▸ **Objetivo**:
Pasa todas las filas de abajo a una lista JSON de cadenas, con una cadena por cada línea y sin incluir las líneas en blanco.

▸ **Registros**:
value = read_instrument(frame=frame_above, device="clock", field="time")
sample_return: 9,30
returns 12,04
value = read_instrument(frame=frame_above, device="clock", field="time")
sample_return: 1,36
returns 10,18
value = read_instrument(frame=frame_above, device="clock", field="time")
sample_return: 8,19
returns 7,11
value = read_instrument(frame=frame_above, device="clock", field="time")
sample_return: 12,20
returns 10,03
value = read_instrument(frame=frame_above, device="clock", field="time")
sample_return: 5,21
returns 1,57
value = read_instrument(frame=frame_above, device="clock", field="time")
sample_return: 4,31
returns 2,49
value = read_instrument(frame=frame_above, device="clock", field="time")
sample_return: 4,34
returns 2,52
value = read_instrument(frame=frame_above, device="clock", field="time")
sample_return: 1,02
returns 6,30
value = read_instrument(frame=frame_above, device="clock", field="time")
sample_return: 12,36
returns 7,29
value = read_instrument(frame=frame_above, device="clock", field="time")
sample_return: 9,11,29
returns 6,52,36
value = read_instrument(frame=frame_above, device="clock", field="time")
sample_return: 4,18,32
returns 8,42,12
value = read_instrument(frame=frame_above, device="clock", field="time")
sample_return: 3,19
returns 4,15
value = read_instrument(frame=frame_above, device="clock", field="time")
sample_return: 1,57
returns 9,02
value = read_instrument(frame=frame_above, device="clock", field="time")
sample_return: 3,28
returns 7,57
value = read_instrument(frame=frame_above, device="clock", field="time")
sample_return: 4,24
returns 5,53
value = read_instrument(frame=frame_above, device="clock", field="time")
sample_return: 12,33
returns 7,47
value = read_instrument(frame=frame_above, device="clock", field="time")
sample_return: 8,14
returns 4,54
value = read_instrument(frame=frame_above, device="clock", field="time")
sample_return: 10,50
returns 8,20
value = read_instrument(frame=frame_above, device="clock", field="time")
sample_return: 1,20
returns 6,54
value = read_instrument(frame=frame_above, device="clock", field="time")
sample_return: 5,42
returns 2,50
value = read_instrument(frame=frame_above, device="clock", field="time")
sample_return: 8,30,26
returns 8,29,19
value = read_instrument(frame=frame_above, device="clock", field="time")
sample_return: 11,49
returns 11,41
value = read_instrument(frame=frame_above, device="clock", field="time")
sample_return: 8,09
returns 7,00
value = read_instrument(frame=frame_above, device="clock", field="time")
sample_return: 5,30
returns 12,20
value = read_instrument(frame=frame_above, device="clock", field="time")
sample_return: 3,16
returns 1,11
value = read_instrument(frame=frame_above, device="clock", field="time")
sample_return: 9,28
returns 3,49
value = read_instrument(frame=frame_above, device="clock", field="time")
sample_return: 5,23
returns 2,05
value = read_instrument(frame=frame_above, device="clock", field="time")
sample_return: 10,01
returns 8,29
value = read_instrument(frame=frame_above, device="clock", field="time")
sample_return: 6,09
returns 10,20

▸ **Respuesta escrita**:
[
  "value = read_instrument(frame=frame_above, device=\"clock\", field=\"time\")",
  "sample_return: 9,30",
  "returns 12,04",
  "value = read_instrument(frame=frame_above, device=\"clock\", field=\"time\")",
  "sample_return: 1,36",
  "returns 10,18",
  "value = read_instrument(frame=frame_above, device=\"clock\", field=\"time\")",
  "sample_return: 8,19",
  "returns 7,11",
  "value = read_instrument(frame=frame_above, device=\"clock\", field=\"time\")",
  "sample_return: 12,20",
  "returns 10,03",
  "value = read_instrument(frame=frame_above, device=\"clock\", field=\"time\")",
  "sample_return: 5,21",
  "returns 1,57",
  "value = read_instrument(frame=frame_above, device=\"clock\", field=\"time\")",
  "sample_return: 4,31",
  "returns 2,49",
  "value = read_instrument(frame=frame_above, device=\"clock\", field=\"time\")",
  "sample_return: 4,34",
  "returns 2,52",
  "value = read_instrument(frame=frame_above, device=\"clock\", field=\"time\")",
  "sample_return: 1,02",
  "returns 6,30",
  "value = read_instrument(frame=frame_above, device=\"clock\", field=\"time\")",
  "sample_return: 12,36",
  "returns 7,29",
  "value = read_instrument(frame=frame_above, device=\"clock\", field=\"time\")",
  "sample_return: 9,11,29",
  "returns 6,52,36",
  "value = read_instrument(frame=frame_above, device=\"clock\", field=\"time\")",
  "sample_return: 4,18,32",
  "returns 8,42,12",
  "value = read_instrument(frame=frame_above, device=\"clock\", field=\"time\")",
  "sample_return: 3,19",
  "returns 4,15",
  "value = read_instrument(frame=frame_above, device=\"clock\", field=\"time\")",
  "sample_return: 1,57",
  "returns 9,02",
  "value = read_instrument(frame=frame_above, device=\"clock\", field=\"time\")",
  "sample_return: 3,28",
  "returns 7,57",
  "value = read_instrument(frame=frame_above, device=\"clock\", field=\"time\")",
  "sample_return: 4,24",
  "returns 5,53",
  "value = read_instrument(frame=frame_above, device=\"clock\", field=\"time\")",
  "sample_return: 12,33",
  "returns 7,47",
  "value = read_instrument(frame=frame_above, device=\"clock\", field=\"time\")",
  "sample_return: 8,14",
  "returns 4,54",
  "value = read_instrument(frame=frame_above, device=\"clock\", field=\"time\")",
  "sample_return: 10,50",
  "returns 8,20",
  "value = read_instrument(frame=frame_above, device=\"clock\", field=\"time\")",
  "sample_return: 1,20",
  "returns 6,54",
  "value = read_instrument(frame=frame_above, device=\"clock\", field=\"time\")",
  "sample_return: 5,42",
  "returns 2,50",
  "value = read_instrument(frame=frame_above, device=\"clock\", field=\"time\")",
  "sample_return: 8,30,26",
  "returns 8,29,19",
  "value = read_instrument(frame=frame_above, device=\"clock\", field=\"time\")",
  "sample_return: 11,49",
  "returns 11,41",
  "value = read_instrument(frame=frame_above, device=\"clock\", field=\"time\")",
  "sample_return: 8,09",
  "returns 7,00",
  "value = read_instrument(frame=frame_above, device=\"clock\", field=\"time\")",
  "sample_return: 5,30",
  "returns 12,20",
  "value = read_instrument(frame=frame_above, device=\"clock\", field=\"time\")",
  "sample_return: 3,16",
  "returns 1,11",
  "value = read_instrument(frame=frame_above, device=\"clock\", field=\"time\")",
  "sample_return: 9,28",
  "returns 3,49",
  "value = read_instrument(frame=frame_above, device=\"clock\", field=\"time\")",
  "sample_return: 5,23",
  "returns 2,05",
  "value = read_instrument(frame=frame_above, device=\"clock\", field=\"time\")",
  "sample_return: 10,01",
  "returns 8,29",
  "value = read_instrument(frame=frame_above, device=\"clock\", field=\"time\")",
  "sample_return: 6,09",
  "returns 10,20"
]